Supreme Court Again Disappoints on Obamacare
Supreme Court Again Disappoints on Obamacare

This week Chief Justice John Roberts disappointed us once again in an Obamacare case, California v. Texas. The Court dismissed a challenge to Obamacare that arose after Congress zeroed out the tax penalty in the law’s individual mandate. The Chief assigned the writing of the Court’s opinion to Justice Stephen Breyer. He found that the state and individual challengers lacked standing to bring their suit. Justice Clarence Thomas wrote a concurrence and Justice Samuel Alito, joined by Justice Gorsuch, dissented.

Justice Alito is underappreciated as a rock-solid conservative. He and Justice Thomas include the Court’s most reliable conservative justices.

As Justice Thomas made crystal clear in his concurring opinion, the merits of the case- whether or not the mandate to buy insurance is now an unconstitutional command under the Commerce Clause- were not addressed. Landmark’s brief to the Court argued that the Court’s analysis of the individual mandate as a tax in the prior Obamacare case, National Federation of Independent Business v. Sebelius, was improper and should be dropped in light of changed circumstances. (Landmark’s Matthew Forys acknowledged that standing was a hurdle for the challengers in an article for Scotusblog, but explained that the prior justification of the individual mandate as a tax had vanished when the tax was amended to $0.)

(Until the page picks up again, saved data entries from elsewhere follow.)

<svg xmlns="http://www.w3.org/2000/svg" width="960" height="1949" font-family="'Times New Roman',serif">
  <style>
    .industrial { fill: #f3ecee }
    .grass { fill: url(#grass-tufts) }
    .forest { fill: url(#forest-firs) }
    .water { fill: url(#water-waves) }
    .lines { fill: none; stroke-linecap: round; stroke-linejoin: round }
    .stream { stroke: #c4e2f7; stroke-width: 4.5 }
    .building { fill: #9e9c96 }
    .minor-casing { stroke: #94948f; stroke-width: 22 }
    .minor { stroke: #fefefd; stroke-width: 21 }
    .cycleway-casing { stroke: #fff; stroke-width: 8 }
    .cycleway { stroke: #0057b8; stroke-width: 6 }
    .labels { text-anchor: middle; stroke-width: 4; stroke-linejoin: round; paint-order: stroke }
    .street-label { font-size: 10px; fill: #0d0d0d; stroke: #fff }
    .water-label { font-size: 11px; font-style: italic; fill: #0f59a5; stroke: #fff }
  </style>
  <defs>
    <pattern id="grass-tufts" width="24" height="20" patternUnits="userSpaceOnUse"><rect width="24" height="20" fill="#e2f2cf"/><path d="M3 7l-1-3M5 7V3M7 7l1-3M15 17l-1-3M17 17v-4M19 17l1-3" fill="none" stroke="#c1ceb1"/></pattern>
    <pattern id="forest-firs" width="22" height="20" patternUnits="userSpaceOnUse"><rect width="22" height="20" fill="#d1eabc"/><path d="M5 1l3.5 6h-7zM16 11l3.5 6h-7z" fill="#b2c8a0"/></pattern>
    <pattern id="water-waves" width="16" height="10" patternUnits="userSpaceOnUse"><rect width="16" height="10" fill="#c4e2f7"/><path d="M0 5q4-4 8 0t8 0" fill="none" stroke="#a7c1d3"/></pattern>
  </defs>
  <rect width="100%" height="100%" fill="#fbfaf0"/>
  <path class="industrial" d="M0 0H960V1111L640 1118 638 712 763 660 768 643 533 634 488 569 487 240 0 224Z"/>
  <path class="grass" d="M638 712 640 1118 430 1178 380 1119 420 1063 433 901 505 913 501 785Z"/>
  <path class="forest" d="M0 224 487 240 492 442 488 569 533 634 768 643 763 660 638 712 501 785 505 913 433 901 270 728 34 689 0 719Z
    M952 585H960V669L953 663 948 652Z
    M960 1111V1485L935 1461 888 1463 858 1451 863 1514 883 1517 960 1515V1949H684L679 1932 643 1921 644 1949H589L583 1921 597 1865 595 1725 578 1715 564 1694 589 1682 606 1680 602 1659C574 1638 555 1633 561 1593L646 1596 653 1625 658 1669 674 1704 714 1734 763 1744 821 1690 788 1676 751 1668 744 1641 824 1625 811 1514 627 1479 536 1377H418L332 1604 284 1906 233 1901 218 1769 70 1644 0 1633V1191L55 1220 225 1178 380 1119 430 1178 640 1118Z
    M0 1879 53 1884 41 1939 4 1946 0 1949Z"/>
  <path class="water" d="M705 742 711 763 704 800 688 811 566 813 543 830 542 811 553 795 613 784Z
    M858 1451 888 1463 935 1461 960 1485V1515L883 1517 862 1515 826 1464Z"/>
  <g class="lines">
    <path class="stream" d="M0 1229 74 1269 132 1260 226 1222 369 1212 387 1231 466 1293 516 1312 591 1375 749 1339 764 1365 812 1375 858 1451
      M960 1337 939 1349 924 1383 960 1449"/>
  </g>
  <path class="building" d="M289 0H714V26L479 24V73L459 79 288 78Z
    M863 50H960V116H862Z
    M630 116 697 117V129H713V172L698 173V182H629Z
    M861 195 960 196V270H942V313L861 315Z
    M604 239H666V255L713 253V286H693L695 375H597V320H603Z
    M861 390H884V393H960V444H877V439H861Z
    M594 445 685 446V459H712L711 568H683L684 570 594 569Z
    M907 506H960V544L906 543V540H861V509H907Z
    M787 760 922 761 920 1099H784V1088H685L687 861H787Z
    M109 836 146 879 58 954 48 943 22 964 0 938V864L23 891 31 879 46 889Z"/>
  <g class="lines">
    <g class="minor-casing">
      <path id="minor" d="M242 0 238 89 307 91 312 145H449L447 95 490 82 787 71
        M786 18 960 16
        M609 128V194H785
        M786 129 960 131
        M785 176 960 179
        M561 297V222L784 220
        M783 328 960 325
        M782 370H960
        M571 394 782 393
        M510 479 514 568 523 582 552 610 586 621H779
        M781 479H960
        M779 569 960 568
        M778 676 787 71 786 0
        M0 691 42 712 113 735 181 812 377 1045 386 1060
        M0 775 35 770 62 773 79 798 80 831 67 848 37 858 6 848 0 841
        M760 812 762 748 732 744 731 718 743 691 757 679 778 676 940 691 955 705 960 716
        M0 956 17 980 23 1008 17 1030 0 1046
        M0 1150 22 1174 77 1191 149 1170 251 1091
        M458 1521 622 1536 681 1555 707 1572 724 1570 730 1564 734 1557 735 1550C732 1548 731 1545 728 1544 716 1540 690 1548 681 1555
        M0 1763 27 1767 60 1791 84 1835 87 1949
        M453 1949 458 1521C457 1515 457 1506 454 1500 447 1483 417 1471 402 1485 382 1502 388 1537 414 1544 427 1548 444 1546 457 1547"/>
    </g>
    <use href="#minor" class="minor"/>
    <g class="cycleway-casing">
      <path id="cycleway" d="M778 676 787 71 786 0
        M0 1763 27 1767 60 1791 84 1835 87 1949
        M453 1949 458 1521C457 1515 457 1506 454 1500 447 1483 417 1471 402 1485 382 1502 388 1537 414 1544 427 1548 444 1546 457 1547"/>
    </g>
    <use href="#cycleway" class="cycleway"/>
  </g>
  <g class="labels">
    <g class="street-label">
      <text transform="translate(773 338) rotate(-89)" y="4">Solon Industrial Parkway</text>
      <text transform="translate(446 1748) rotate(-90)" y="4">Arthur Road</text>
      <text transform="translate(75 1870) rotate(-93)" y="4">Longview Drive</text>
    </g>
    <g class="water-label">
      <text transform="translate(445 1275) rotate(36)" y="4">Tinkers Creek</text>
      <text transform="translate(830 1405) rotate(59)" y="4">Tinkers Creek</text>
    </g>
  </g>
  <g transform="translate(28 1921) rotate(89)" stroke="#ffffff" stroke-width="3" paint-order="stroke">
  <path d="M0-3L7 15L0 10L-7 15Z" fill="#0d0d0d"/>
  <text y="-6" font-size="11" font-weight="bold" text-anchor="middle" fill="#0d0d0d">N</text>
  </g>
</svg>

A few observations and notes about this decision:

  1. Justice Alito is underappreciated as a rock-solid conservative. He and Justice Thomas include the Court’s most reliable conservative justices. We still have expectations that Justice Barrett will soon join their ranks. Justice Gorsuch is a confirmed libertarian and, for better or worse, will remain so in his rulings. The Chief Justice and Justice Kavanaugh appear to have settled on the institutionalist middle – a major disappointment for the Conservative Movement.
  2. Note to conservatives in Congress or the Executive Branch: Chief Justice Roberts can never be relied upon as a backstop. Congressional Republicans didn’t have the votes to repeal Obamacare in 2017 and they hoped that the Supreme Court would save them. Their hope was misplaced. After all their complaints about Obamacare and their campaign promises to repeal and replace it, they didn’t have a viable alternative that could pass in its stead.
  3. “Standing” refers to an individual party’s right to hear his claim in court. It was a decades-long project of Justice Antonin Scalia to return standing doctrine in the Supreme Court’s cases to its traditional roots. While still a judge on the D.C. Circuit Court of Appeals, Antonin Scalia argued that standing is an essential element of the separation of powers. Loose restrictions on standing lead to “an overjudicialization of the processes of self-governance.” In other words, judges are able to intervene in decisions best left to the political branches when standing is ignored. In one of his many important decisions, Justice Scalia held in Lujan v. Defenders of Wildlife in 1993 that plaintiffs must have a “concrete and particularized” injury that is traceable to defendants’ conduct. Today’s opinion in California v. Texas gives conservatives the cold comfort that standing is alive and well, but perhaps most of all when it suits the liberal justices on the Court.
  4. This decision should demonstrate to the American people how utterly reprehensible and phony the progressive leftists on the Senate Judiciary Committee behaved during Amy Coney Barrett’s confirmation hearings. They and their supporters claimed that she was going to overturn the entire ACA and kick people with pre-existing conditions off their healthcare plans. They highlighted testimony from people with serious health issues to paint her as a heartless partisan who didn’t care about sick people. What was the basis of this claim? In 2017, Judge Barrett wrote in a book review, not a court opinion, that “Chief Justice Roberts pushed the Affordable Care Act beyond its plausible meaning to save the statute.” This is exactly what Justice Scalia and the other conservative justices expressed in their dissent in the NFIB case. Liberals used her statement to imply that she was a lock to overturn the entire statute.